**Task inputs**

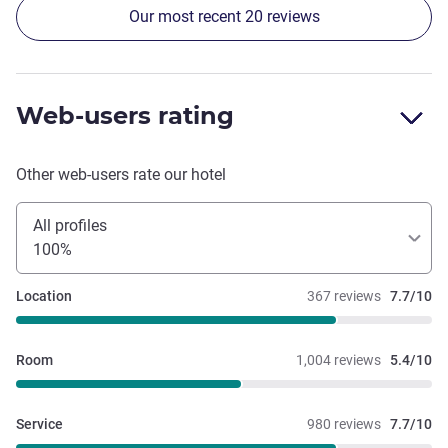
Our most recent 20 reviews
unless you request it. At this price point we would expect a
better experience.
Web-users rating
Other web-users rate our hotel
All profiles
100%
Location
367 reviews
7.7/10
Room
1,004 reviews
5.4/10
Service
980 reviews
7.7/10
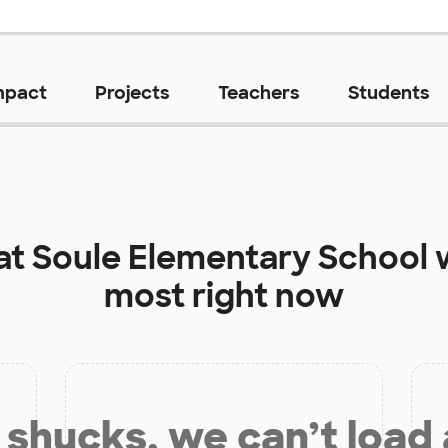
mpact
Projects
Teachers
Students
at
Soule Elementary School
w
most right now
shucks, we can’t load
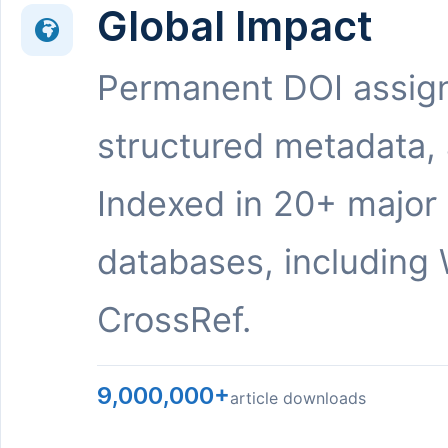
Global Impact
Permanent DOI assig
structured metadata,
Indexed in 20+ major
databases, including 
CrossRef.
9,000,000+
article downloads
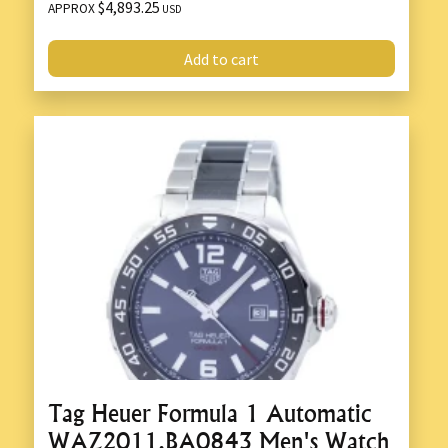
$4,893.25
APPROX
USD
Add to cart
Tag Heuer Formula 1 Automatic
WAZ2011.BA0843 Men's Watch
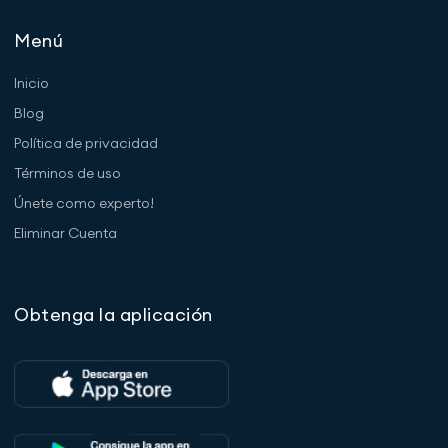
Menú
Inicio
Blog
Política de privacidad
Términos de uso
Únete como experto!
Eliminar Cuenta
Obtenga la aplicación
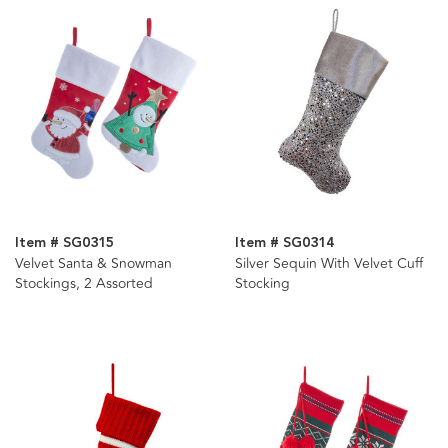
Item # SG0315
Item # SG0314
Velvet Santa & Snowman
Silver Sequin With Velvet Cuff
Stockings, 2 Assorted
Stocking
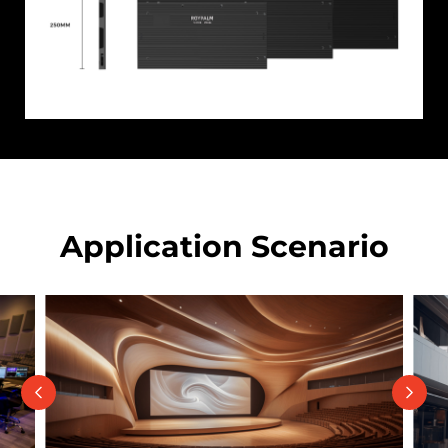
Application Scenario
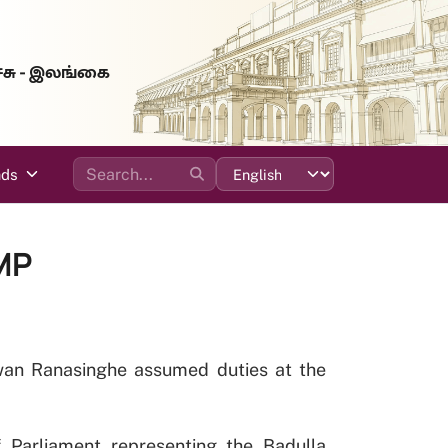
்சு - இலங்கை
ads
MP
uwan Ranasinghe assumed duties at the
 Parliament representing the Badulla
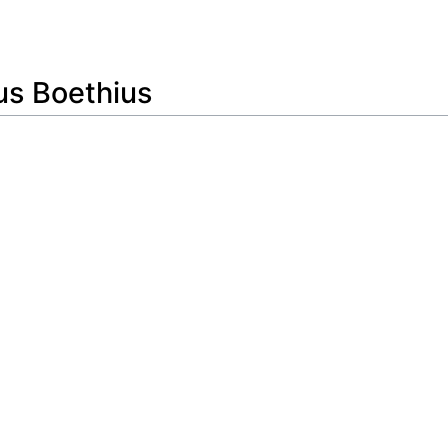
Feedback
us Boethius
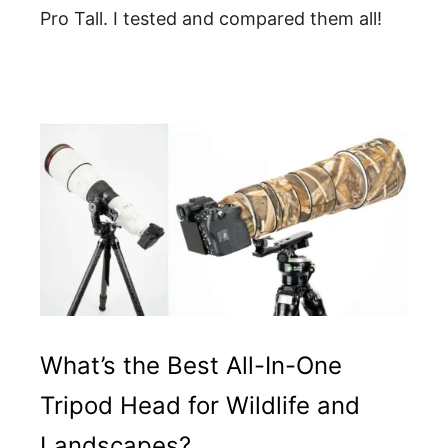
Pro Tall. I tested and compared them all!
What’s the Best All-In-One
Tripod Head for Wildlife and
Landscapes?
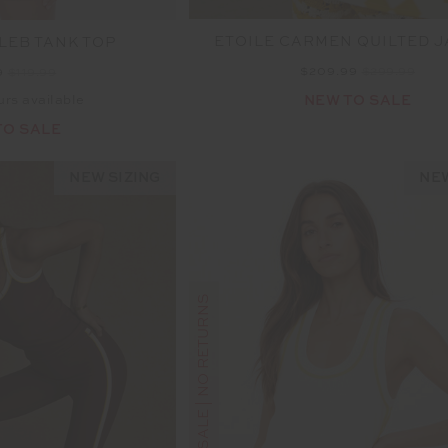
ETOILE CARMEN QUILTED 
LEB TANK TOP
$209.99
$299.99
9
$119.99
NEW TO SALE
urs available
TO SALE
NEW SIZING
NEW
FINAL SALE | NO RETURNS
* * *
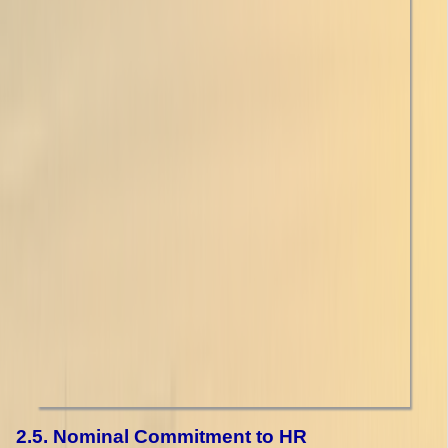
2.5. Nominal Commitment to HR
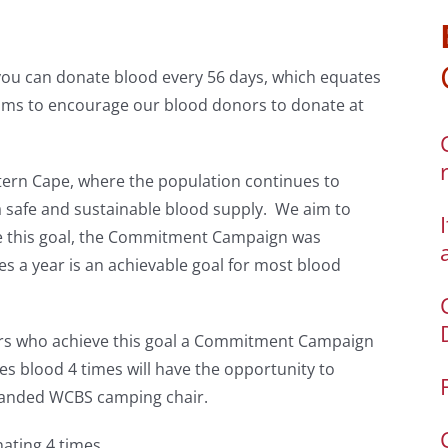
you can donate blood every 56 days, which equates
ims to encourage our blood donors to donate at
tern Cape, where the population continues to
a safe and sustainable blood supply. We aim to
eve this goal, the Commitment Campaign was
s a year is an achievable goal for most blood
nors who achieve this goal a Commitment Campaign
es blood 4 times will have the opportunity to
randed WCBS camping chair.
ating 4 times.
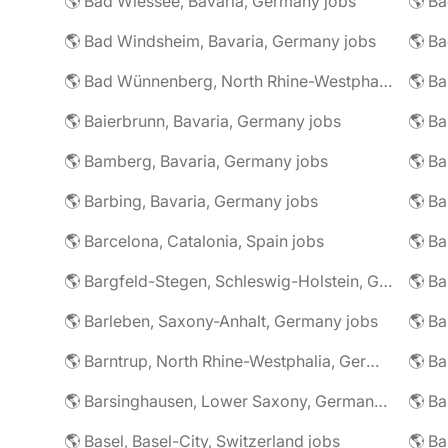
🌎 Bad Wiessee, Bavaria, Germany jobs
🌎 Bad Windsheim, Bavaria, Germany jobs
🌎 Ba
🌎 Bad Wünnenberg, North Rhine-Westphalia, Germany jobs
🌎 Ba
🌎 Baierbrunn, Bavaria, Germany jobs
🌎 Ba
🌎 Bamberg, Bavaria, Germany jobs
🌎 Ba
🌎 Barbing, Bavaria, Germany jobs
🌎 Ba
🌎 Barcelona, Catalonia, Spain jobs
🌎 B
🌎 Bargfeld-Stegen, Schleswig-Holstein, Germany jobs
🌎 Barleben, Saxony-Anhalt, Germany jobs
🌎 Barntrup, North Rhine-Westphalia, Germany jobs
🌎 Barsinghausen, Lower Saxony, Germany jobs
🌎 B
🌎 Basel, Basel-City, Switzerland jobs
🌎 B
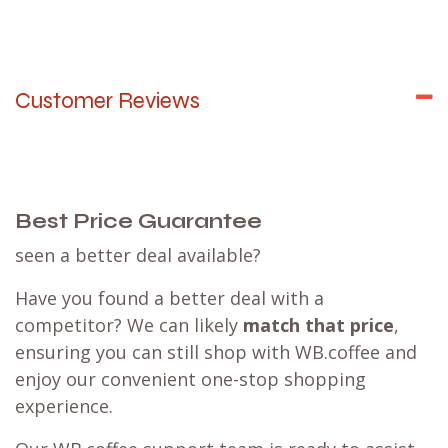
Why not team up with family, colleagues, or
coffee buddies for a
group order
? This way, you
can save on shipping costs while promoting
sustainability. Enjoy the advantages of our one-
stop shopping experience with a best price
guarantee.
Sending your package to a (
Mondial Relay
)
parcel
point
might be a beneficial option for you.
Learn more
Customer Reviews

**Your goal**
Please return, word for word, the lines of the listing above, starting at the line containing "Our most recent 20 reviews" and ending at the line containing "Landscapes?", with both of those lines included. Leave the picture lines out.

**Answer box**
Our most recent 20 reviews
unless you request it. At this price point we would expect a
better experience.
Web-users rating
Other web-users rate our hotel
All profiles
100%
Location
367 reviews
7.7/10
Room
1,004 reviews
5.4/10
Service
980 reviews
7.7/10
mpact
Projects
Teachers
Students
at
Soule Elementary School
w
most right now
shucks, we can’t load
Global Impact
Permanent DOI assig
structured metadata,
Indexed in 20+ major
databases, including 
CrossRef.
9,000,000+
article downloads
$4,893.25
APPROX
USD
Add to cart
Tag Heuer Formula 1 Automatic
WAZ2011.BA0843 Men's Watch
Menú
Inicio
Blog
Política de privacidad
Términos de uso
Únete como experto!
Eliminar Cuenta
Obtenga la aplicación
Item # SG0315
Item # SG0314
Velvet Santa & Snowman
Silver Sequin With Velvet Cuff
Stockings, 2 Assorted
Stocking
Application Scenario
்சு - இலங்கை
ads
MP
uwan Ranasinghe assumed duties at the
 Parliament representing the Badulla
Feedback
us Boethius
Pro Tall. I tested and compared them all!
What’s the Best All-In-One
Tripod Head for Wildlife and
Landscapes?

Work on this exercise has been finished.